Every tech company needs people who don’t drink the Kool-Aid
In a land of endless egos like Silicon Valley, it’s a cardinal sin to question the sanctity of a company’s mission internally or externally.
Bad-mouth Apple? Good luck getting invited to their next conference. You’re either in, or you’re out.
But in a world of sycophantic AI and employees who are afraid to tell the emperor she’s naked, ruthlessly ensuring everyone is on board is a poor strategic choice.
Every company needs at least one person who can see the truth and isn’t afraid to call it out.
Pointed, well-intentioned criticism is where all long-term growth begins.
Holding two ideas at once
Early in Hunter Thompson’s The Rum Diary (written in the ‘60s), the protagonist shares a sentiment we all can relate to:
"I felt somehow that some of us were making real progress, that we had taken an honest road, and that the best of us would inevitably make it over the top. At the same time, I shared a dark suspicion that the life we were leading was a lost cause, that we were all actors, kidding ourselves along on a senseless odyssey. It was the tension between these two poles - a restless idealism on one hand and a sense of impending doom on the other - that kept me going.”
At this strange and exciting moment in human history, I certainly feel driven by these two emotional extremes.
Our media landscape is one of forced simplicity: You’re either on Team A, or you’re on Team B. Pick a side!
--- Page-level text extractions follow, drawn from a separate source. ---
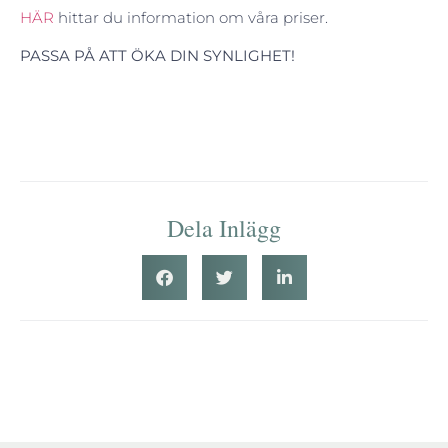
HÄR
hittar du information om våra priser.
PASSA PÅ ATT ÖKA DIN SYNLIGHET!
Dela Inlägg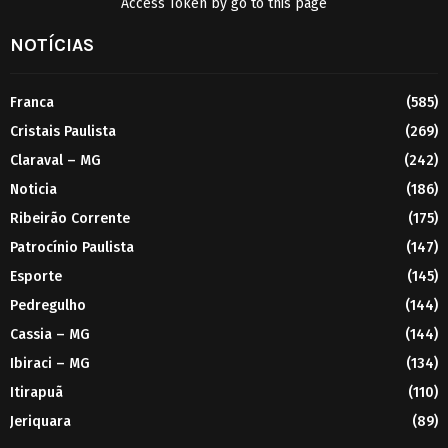
Access Token by go to
this page
NOTÍCIAS
Franca
(585)
Cristais Paulista
(269)
Claraval – MG
(242)
Noticia
(186)
Ribeirão Corrente
(175)
Patrocínio Paulista
(147)
Esporte
(145)
Pedregulho
(144)
Cassia – MG
(144)
Ibiraci – MG
(134)
Itirapuã
(110)
Jeriquara
(89)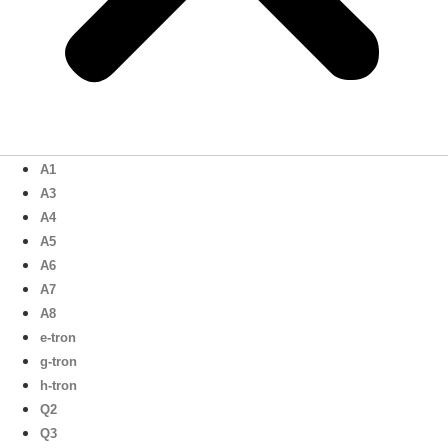
A1
A3
A4
A5
A6
A7
A8
e-tron
g-tron
h-tron
Q2
Q3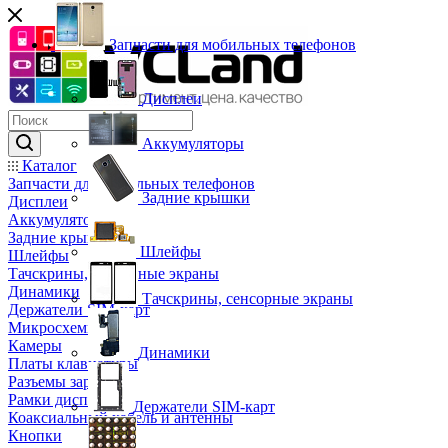
Запчасти для мобильных телефонов
Дисплеи
Аккумуляторы
Каталог
Запчасти для мобильных телефонов
Задние крышки
Дисплеи
Аккумуляторы
Задние крышки
Шлейфы
Шлейфы
Тачскрины, сенсорные экраны
Динамики
Тачскрины, сенсорные экраны
Держатели SIM-карт
Микросхемы
Камеры
Динамики
Платы клавиатуры
Разъемы зарядки
Рамки дисплея
Держатели SIM-карт
Коаксиальный кабель и антенны
Кнопки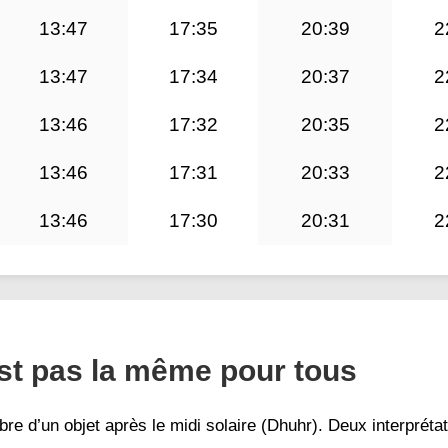
13:47
17:35
20:39
2
13:47
17:34
20:37
2
13:46
17:32
20:35
2
13:46
17:31
20:33
2
13:46
17:30
20:31
2
est pas la même pour tous
re d’un objet après le midi solaire (Dhuhr). Deux interpréta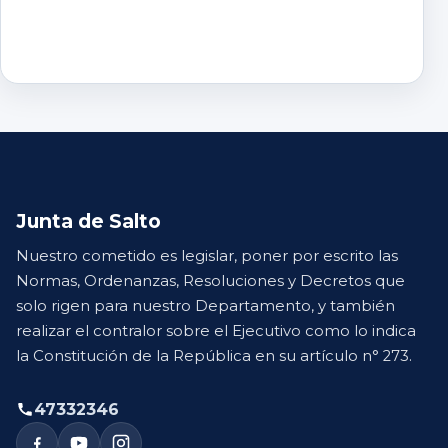
Junta de Salto
Nuestro cometido es legislar, poner por escrito las
Normas, Ordenanzas, Resoluciones y Decretos que
solo rigen para nuestro Departamento, y también
realizar el contralor sobre el Ejecutivo como lo indica
la Constitución de la República en su artículo n° 273.
47332346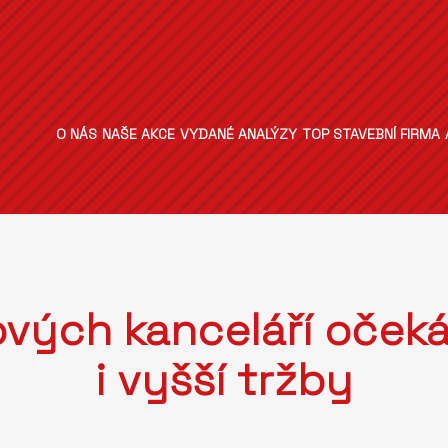
O NÁS
NAŠE AKCE
VYDANÉ ANALÝZY
TOP STAVEBNÍ FIRMA
ových kanceláří očeká
i vyšší tržby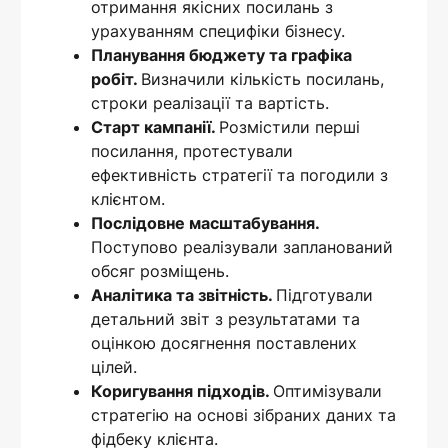
отримання якісних посилань з
урахуванням специфіки бізнесу.
Планування бюджету та графіка
робіт.
Визначили кількість посилань,
строки реалізації та вартість.
Старт кампанії.
Розмістили перші
посилання, протестували
ефективність стратегії та погодили з
клієнтом.
Послідовне масштабування.
Поступово реалізували запланований
обсяг розміщень.
Аналітика та звітність.
Підготували
детальний звіт з результатами та
оцінкою досягнення поставлених
цілей.
Коригування підходів.
Оптимізували
стратегію на основі зібраних даних та
фідбеку клієнта.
But the reality is, intelligent people have always been able to hold two ideas in their head at the same time.
It’s not hypocrisy. It’s not inconsistency. It’s intelligence.
Just enough to be dangerous
Vibe coding is the ability to create software programs without knowing how to code.
Using natural language alone, we can use a variety of tools to prompt our way to a working piece of software.
Just last week, I created 5 small applets to automate mundane tasks.
Four out of five worked surprisingly well. The fifth? A total nightmare.
My background programming calculators in assembly language in middle school helps me get out of some technical jams that might stop others, but I wouldn’t call myself a full-stack engineer.
At the moment, vibe coding allows us to do just enough to be truly dangerous. To fool ourselves momentarily into thinking that we could prompt our way to the next Spotify or Netflix.
But the minute things get complex (and they always get complex), we’re standing alone in rural China without a translator.
It’s tantalizing, maddening, exciting, and terrifying. And we’ll need skilled engineers for the foreseeable future.
Still… Getting closer.
No one needs fog lights
Alt title: Why would you pay $1,000 for something you'll never use?
Imagine the scenario…
You’re driving your family of four down the road, when suddenly, a thick, inescapable fog rolls in.
You can no longer see 10 feet in front of you, but you gather that all the other cars on the road are starting to panic. You hear faint screams from behind car glass, screeching tires, and you sense that the situation is spinning out of control.
In a moment of brilliance, you remember that you purchased the car package with fog lights. You switch them on, and suddenly instead of seeing 10 feet in front of you, you see 15 feet. Just enough to spare your family’s lives. “Well worth the extra $1,000 I paid,” you say, forever thankful that you made the sensible choice.
I can only imagine some variation of this mental scenario is why anyone agrees to the up-charge of the fog-light package when purchasing a new car. But does it ever happen? Do you ever even switch these lights on once after leaving the lot?
Compared to $40k for a new car, only $1k extra for the fog light package seems like no big deal! But compared to zero, $1,000 is a tremendous waste of money.
Car manufacturers know and exploit this human weakness. As a consumer, be aware of add-ons. As a seller? Understand the enormous power of hypothetical situations that will never materialize.
Impossibly productive
Proof that the singularity has passed will start becoming more evident.
If you notice that some people seem to be getting more and more productive.
Posting more and more.
Showing up more and more...
And if you’re wondering "how does she do it!?" the answer is increasingly “AI”.
Two productivity classes will emerge, those on board, and those not. It’s not a judgment. It’s just what’s happening.
The trick for all of us is to know where to use AI, and where to be human.